The excess of “Phoenix” is tempered by “Choices”, a short interlude where Richard croons “I love you/ But I love me more” over gilded threads of synthesizer. It’s one of the many little moments on Blackheart that feels like an emotional punch in the stomach, especially once she starts cooing “I choose me” in gorgeous falsetto melisma that sounds as effortless as her talk-singing on “Billie Jean”. “Choices” and penultimate track “Deep”—a bare, conciliatory climax—are a reminder that beneath all the production flourishes and high-art concepts, Richard is also a deft and powerful vocalist.

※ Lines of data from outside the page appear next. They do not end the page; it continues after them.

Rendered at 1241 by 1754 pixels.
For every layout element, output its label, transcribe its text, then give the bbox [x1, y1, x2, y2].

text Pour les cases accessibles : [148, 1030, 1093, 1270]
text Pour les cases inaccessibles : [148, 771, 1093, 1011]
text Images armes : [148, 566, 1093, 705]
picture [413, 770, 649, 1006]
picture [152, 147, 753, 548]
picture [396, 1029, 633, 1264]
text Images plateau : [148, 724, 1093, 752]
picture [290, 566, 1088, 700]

“Deep” is a heartbreaking conclusion where Richard acknowledges her mistakes. “Trying to save the little soul I have left/ I lost it in a poker game to the highest bet/ And if you ask me I’m not the kind to play and quit/ And even though I lost the best of me/ It was worth it,” goes the opening verse, a confession from someone who was, at one point in her career, part of a major pop group. As she stands now, Richard is a lone wolf, and Blackheart reaffirms it. The album pulls her back onto the path she she started with Armor On and into unknown territory.

“I took it to the deep,” she sings on the song’s chorus, “because my heart doesn’t swim in shallow creeks.” She’s not exaggerating: if there’s anything that defines Richard’s music, it’s her grand, sweeping feelings that she lays bare for all to see and hear. Blackheart takes it down a peg from the mythology of Goldenheart into a more introspective, earthy realm—that it’s wrapped up in inventive production that feels about five years ahead of mainstream radio is just icing on the cake. She begins the album howling “I thought I lost it all” into the void, but by the end, it feels like she found herself, and her voice, again—Blackheart is the singular, visionary work that she’s been hinting at since she struck out on her own post-Diddy in 2011.